弥生、SaaS版の提供延期。来年4月より提供開始へ

既存製品顧客の業務継続性を最優先し、流動的な税改正などに対応


弥生株式会社 代表取締役社長 岡本浩一郎氏

 弥生株式会社は6月23日、弥生シリーズの新製品「やよいの見積・納品・請求書 11」の発表会を開催した。岡本浩一郎社長は、法改正がこれまでにないほど流動的な状況であるため、既存製品ユーザーの業務継続性を最優先し、秋に予定していたSaaS版の提供を2012年4月に延期すると発表した。

 岡本社長は弥生のマーケットシェアについて、本数シェアで2009年41.1%、2010年46.5%、2011年50.2%と2011年も順調に伸び、金額シェアでは2009年58.4%、2010年62.9%、2011年68.6%とさらに大きなシェアを獲得していると説明。

 製品別に見ると、2010年から本数シェアで50%以上を占めていた青色申告および会計に加え、法令改正によって2010年には本数シェア37.7%だった給与計算が57.0%と大幅に伸長した。

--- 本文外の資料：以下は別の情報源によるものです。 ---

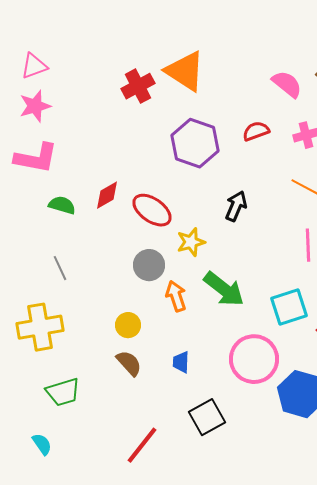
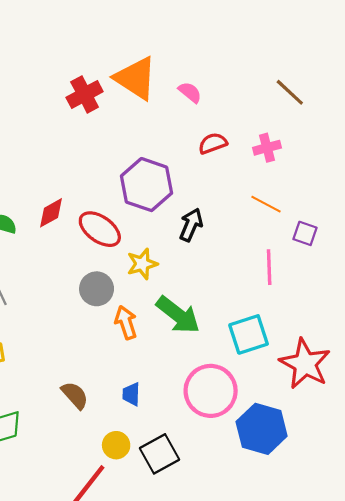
pink semicircle: (287, 84) -> (190, 92), moved, size x0.7
purple hexagon: (195, 143) -> (146, 185), moved
yellow circle: (128, 325) -> (116, 445), moved

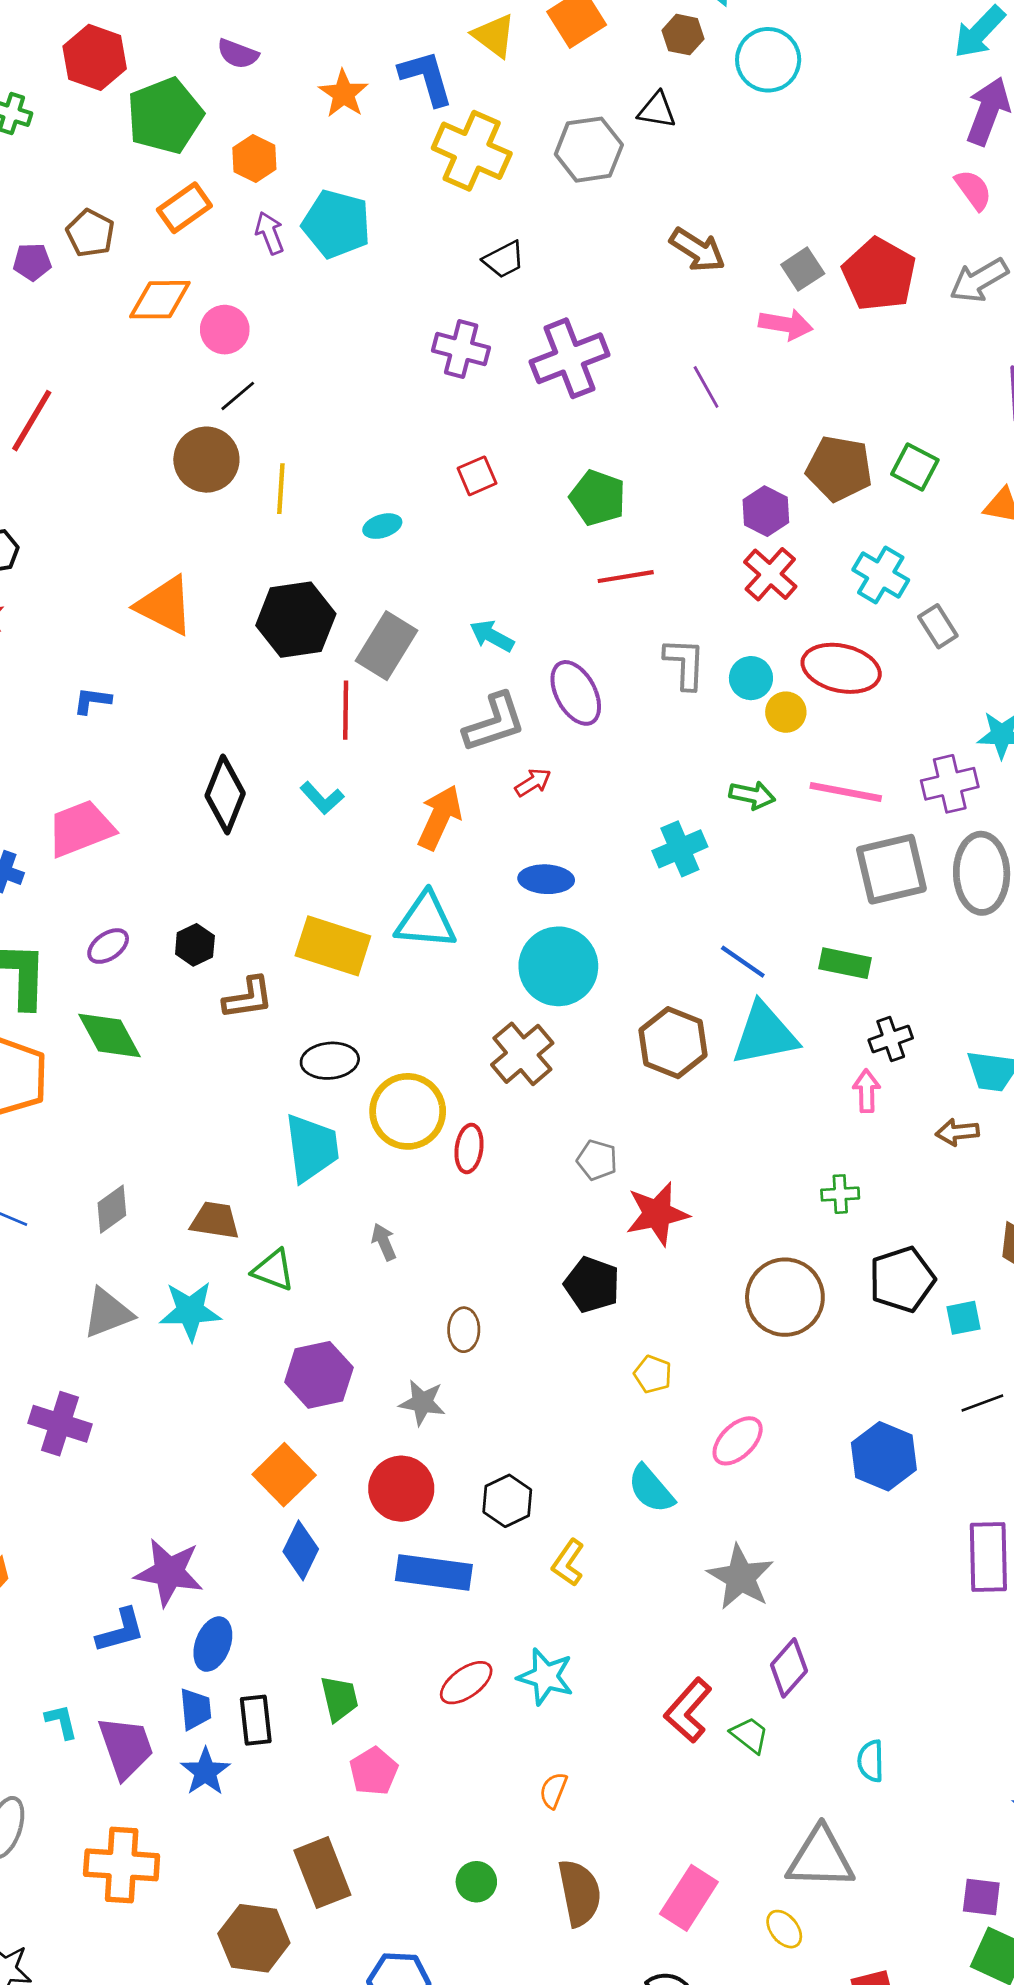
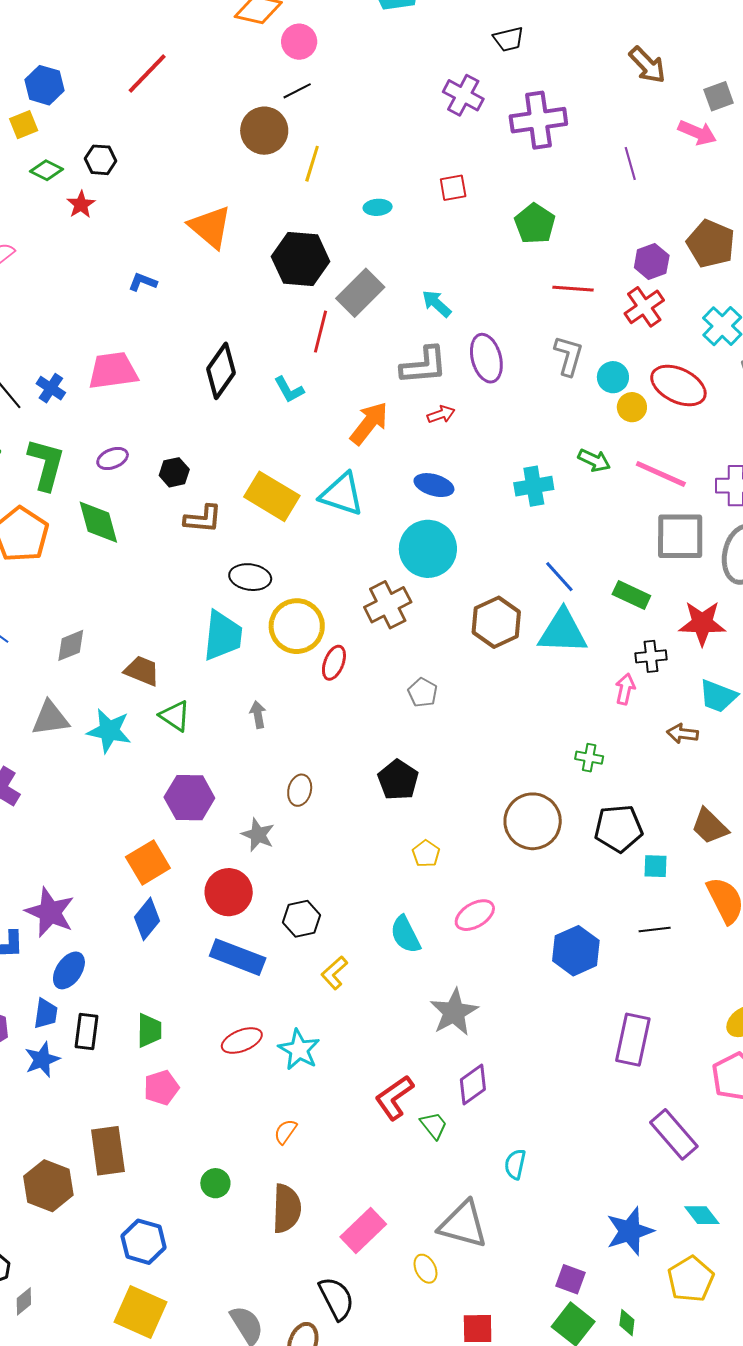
red line: (626, 577) -> (573, 289), moved
red star: (657, 1214) -> (702, 623), moved

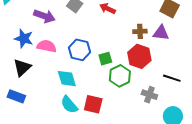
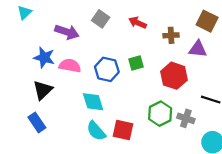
brown cross: (140, 31) -> (171, 35), moved
green square: (105, 59) -> (136, 63), moved
green hexagon: (120, 76) -> (160, 114), moved
blue rectangle: (16, 96) -> (37, 122), turned 36

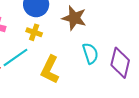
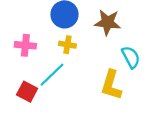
yellow L-shape: (50, 70) -> (111, 85), moved

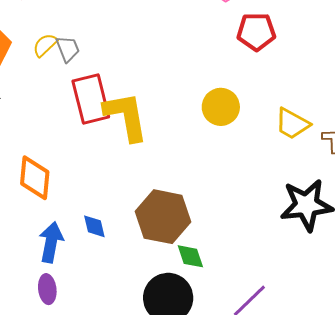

弥生シリーズでは販売管理が唯一、本数シェアで2010年12.0%、2011年12.3%と伸び悩んでいるが、そこへ今回新製品の「やよいの見積・納品・請求書 11」を投入。これまでExcelなどで処理していた個人事業主などのライトユーザーを取り込み、自社シェア拡大とともに、会計ソフト市場の拡大を目指す。

 「やよいの見積・納品・請求書11」は7月8日発売で、メーカー希望小売価格は1万500円。製品発表と同じ6月23日、弥生は米Microsoftから「Microsoft Country Partner of the Year」を受賞。Microsoftのプレゼンテーションシステム、WPF(Windows Presentation Foundation)技術を採用することで、実際の確定申告用紙と同じ書式を画面で再現し、紙に手書きするのと同じようにわかりやすいユーザーインターフェイスを実現した「やよいの青色申告 11」の確定申告モジュールが受賞対象となった。

 今回発表した「やよいの見積・納品・請求書 11」では「やよいの青色申告」と同様にWPF技術を採用し、紙の伝票に記入するように入力できるユーザーインターフェイスを搭載した。

「やよいの見積・納品・請求書11」7月8日発売、希望小売価格1万500円「やよいの見積・納品・請求書11」帳票編集画面

 また、岡本社長は業績見込みについて、東日本大震災の影響もあり、会計ソフト市場は4月以後やや不安定ではあるが、5月については対前年100%を上回り、6月以後についても震災前と同レベルの成長率を維持することは難しいが、前年を上回る見込みだと述べた。11年度通期としてはおおむね計画通りで、過去最高の売上・営業利益を達成する見込みだとして、震災の影響は限定的となる見通しを明らかにした。

 製品計画については、現状では想定されていた減価償却制度の改正案が見送られたり、算定基礎における保険者算定要件の追加については法令改正が直前に決定されるなど、「法令改正の動きがいまだかつて経験がないほど流動的」(岡本社長)であることから、製品開発の見直しを行うと発表。

 今後、平成23年度税制改正や復興税制、社会保障と税の一体改革などが予測される状況を踏まえ、同社製品の顧客の業務継続性を最優先して流動的な法令改正への迅速な対応を実現するという。そのため、予定していた仕分アドバイザー(ユーザー参加)機能を延期してリリース時期未定に、SaaS版の弥生オンラインの正式開始を2012年4月とすると発表した。